* [WRITTEN INSTRUCTION A]:
Answer these about the sentiment analysis notebook, one answer per line, marked the same way:
(i) What figure size is the visualizer set up with?
(ii) What value of sentiment_type is passed for the second word cloud?
(iii) How many of the most common words are kept from positive reviews?

* [PAGE]:
Create comprehensive visualizations to understand sentiment patterns.

### 5.1 Initialize Visualizer

In [None]:
# Initialize visualizer
visualizer = SentimentVisualizer(figsize=(14, 6))

print("Visualizer initialized successfully!")

### 5.2 Sentiment Distribution

In [None]:
# Plot sentiment distribution
visualizer.plot_sentiment_distribution(sentiment_df)

### 5.3 Sentiment by Rating

In [None]:
# Plot sentiment by rating
visualizer.plot_sentiment_by_rating(sentiment_df)

### 5.4 Polarity Distribution

In [None]:
# Plot polarity distribution
visualizer.plot_polarity_distribution(sentiment_df)

### 5.5 Review Length Analysis

In [None]:
# Plot review length analysis
visualizer.plot_review_length_analysis(sentiment_df)

### 5.6 Word Clouds

In [None]:
# Create word cloud for positive reviews
visualizer.create_wordcloud(sentiment_df, sentiment_type='Positive')

In [None]:
# Create word cloud for negative reviews
visualizer.create_wordcloud(sentiment_df, sentiment_type='Negative')

### 5.7 Detailed Sentiment Categories

In [None]:
# Plot sentiment categories
visualizer.plot_sentiment_categories(sentiment_df)

## 6. Key Insights and Findings

### 6.1 Overall Sentiment Analysis

In [None]:
# Calculate key metrics
total_reviews = len(sentiment_df)
positive_count = len(sentiment_df[sentiment_df['sentiment'] == 'Positive'])
negative_count = len(sentiment_df[sentiment_df['sentiment'] == 'Negative'])
avg_rating = sentiment_df['rating'].mean()
avg_polarity = sentiment_df['polarity'].mean()

print("KEY INSIGHTS - iPhone 15 128GB Customer Sentiment")
print("=" * 80)
print(f"\n1. Overall Sentiment Distribution:")
print(f"   - Total Reviews Analyzed: {total_reviews}")
print(f"   - Positive Reviews: {positive_count} ({positive_count/total_reviews*100:.1f}%)")
print(f"   - Negative Reviews: {negative_count} ({negative_count/total_reviews*100:.1f}%)")
print(f"\n2. Average Metrics:")
print(f"   - Average Rating: {avg_rating:.2f} / 5.0")
print(f"   - Average Sentiment Polarity: {avg_polarity:.3f}")
print(f"\n3. Rating-Sentiment Correlation:")
print(f"   - Correlation Coefficient: {correlation:.3f}")

if correlation > 0.7:
    print("   - Strong positive correlation: Higher ratings align with positive sentiment")
elif correlation > 0.4:
    print("   - Moderate positive correlation: Some alignment between ratings and sentiment")
else:
    print("   - Weak correlation: Ratings may not fully reflect sentiment")

### 6.2 Common Topics in Positive Reviews

In [None]:
# Extract common words from positive reviews
from collections import Counter

positive_reviews = sentiment_df[sentiment_df['sentiment'] == 'Positive']['preprocessed_text']
positive_words = ' '.join(positive_reviews.astype(str)).split()
positive_word_freq = Counter(positive_words).most_common(20)

print("Top 20 Words in Positive Reviews:")
print("=" * 60)

* [SOURCE RECORDS]:

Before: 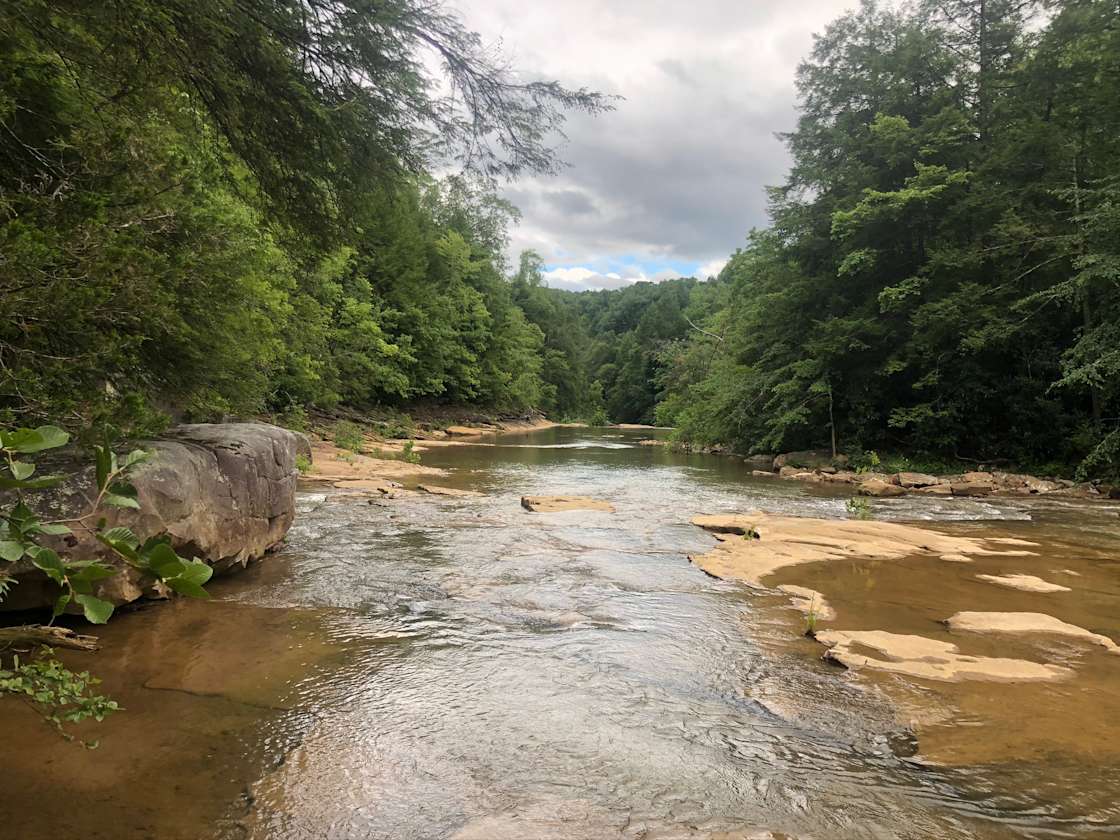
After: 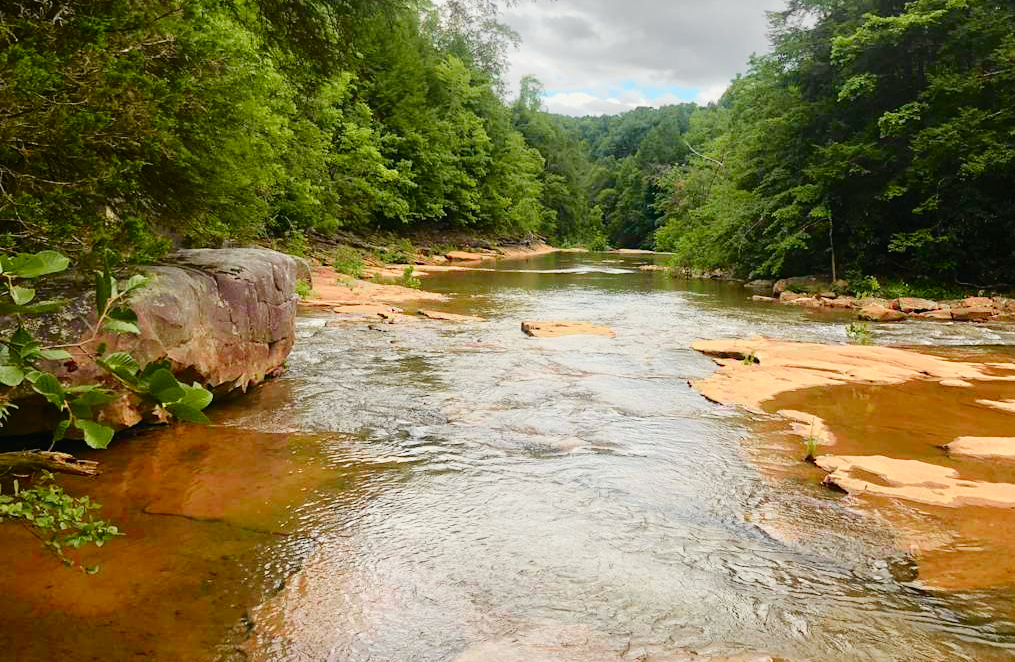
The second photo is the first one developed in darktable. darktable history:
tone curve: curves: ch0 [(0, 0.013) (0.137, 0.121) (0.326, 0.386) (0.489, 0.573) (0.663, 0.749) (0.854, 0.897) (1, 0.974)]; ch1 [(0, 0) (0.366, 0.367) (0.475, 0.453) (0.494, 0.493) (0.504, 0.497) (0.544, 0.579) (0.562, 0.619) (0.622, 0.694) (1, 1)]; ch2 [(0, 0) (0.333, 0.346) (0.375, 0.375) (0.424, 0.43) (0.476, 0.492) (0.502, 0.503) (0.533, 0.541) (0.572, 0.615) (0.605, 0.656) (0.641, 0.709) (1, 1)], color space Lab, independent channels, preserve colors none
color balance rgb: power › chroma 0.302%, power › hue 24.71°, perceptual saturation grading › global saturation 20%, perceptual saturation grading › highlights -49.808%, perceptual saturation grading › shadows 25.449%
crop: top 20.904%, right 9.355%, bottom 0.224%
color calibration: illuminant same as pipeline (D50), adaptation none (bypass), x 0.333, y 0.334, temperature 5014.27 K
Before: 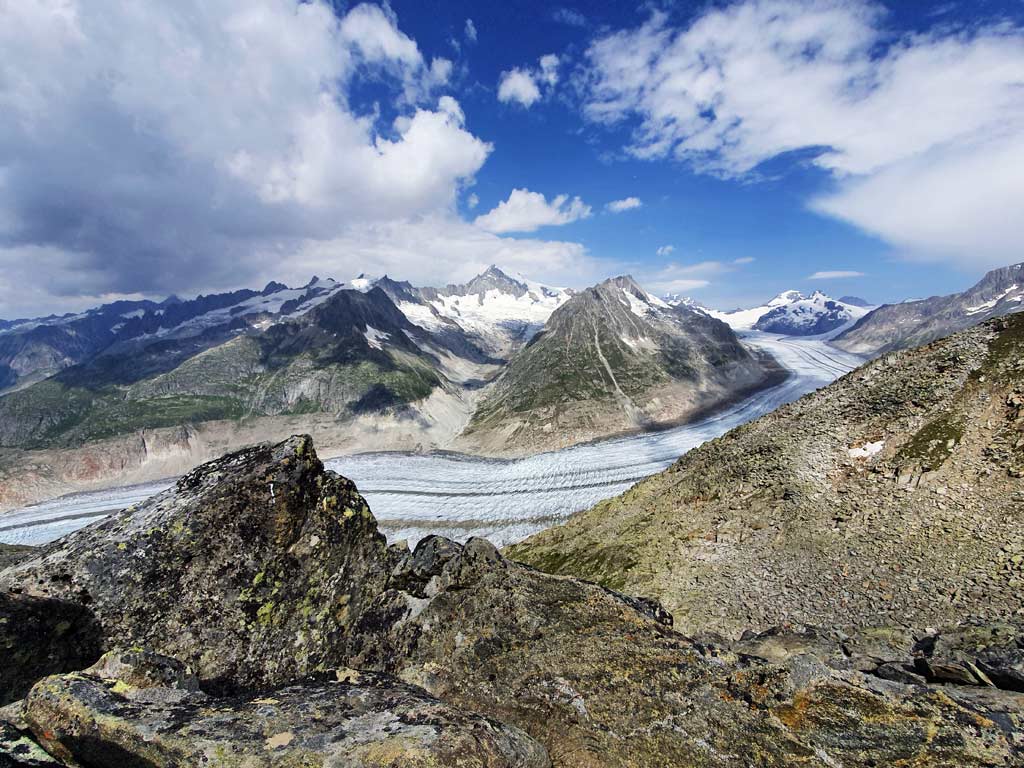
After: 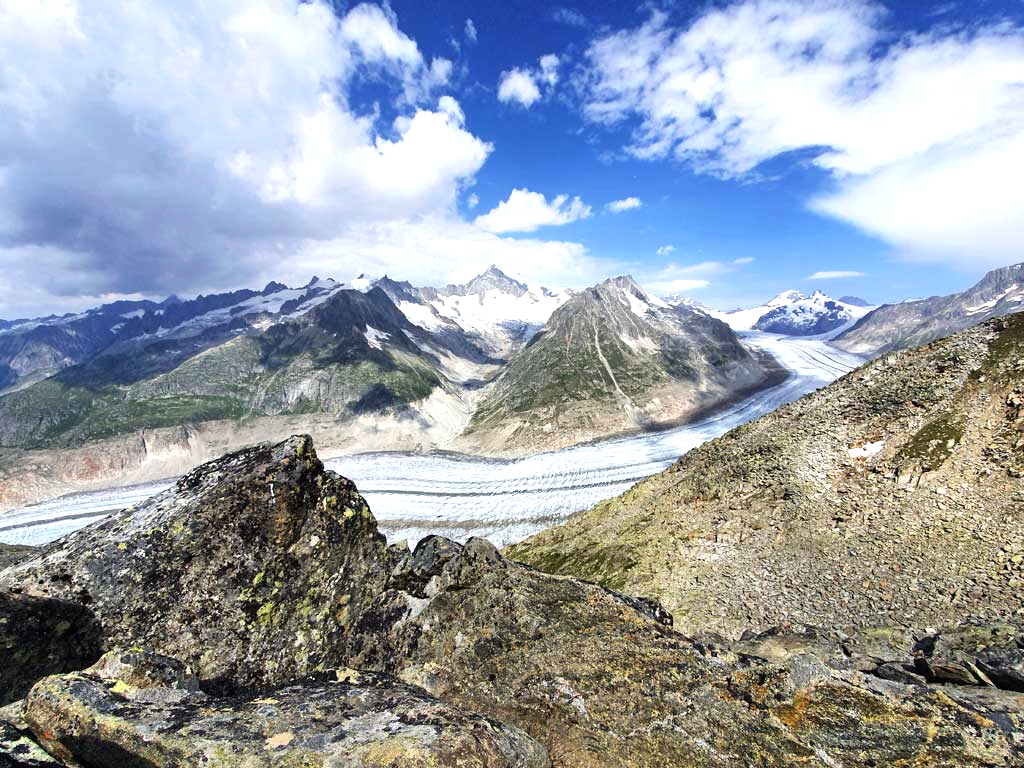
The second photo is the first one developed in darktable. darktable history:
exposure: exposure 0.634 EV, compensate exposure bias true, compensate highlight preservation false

* [WRITTEN INSTRUCTION B]:
Revise the before-and-after photo records with their darktable settings, putting "processed" wherever "developed" appears and changing nothing else. Leave the pictures out of your answer.

* [WRITTEN ANSWER A]:
(i) (14, 6)
(ii) 'Negative'
(iii) 20

* [WRITTEN ANSWER B]:
Before: 
After: 
The second photo is the first one processed in darktable. darktable history:
tone curve: curves: ch0 [(0, 0.013) (0.137, 0.121) (0.326, 0.386) (0.489, 0.573) (0.663, 0.749) (0.854, 0.897) (1, 0.974)]; ch1 [(0, 0) (0.366, 0.367) (0.475, 0.453) (0.494, 0.493) (0.504, 0.497) (0.544, 0.579) (0.562, 0.619) (0.622, 0.694) (1, 1)]; ch2 [(0, 0) (0.333, 0.346) (0.375, 0.375) (0.424, 0.43) (0.476, 0.492) (0.502, 0.503) (0.533, 0.541) (0.572, 0.615) (0.605, 0.656) (0.641, 0.709) (1, 1)], color space Lab, independent channels, preserve colors none
color balance rgb: power › chroma 0.302%, power › hue 24.71°, perceptual saturation grading › global saturation 20%, perceptual saturation grading › highlights -49.808%, perceptual saturation grading › shadows 25.449%
crop: top 20.904%, right 9.355%, bottom 0.224%
color calibration: illuminant same as pipeline (D50), adaptation none (bypass), x 0.333, y 0.334, temperature 5014.27 K
Before: 
After: 
The second photo is the first one processed in darktable. darktable history:
exposure: exposure 0.634 EV, compensate exposure bias true, compensate highlight preservation false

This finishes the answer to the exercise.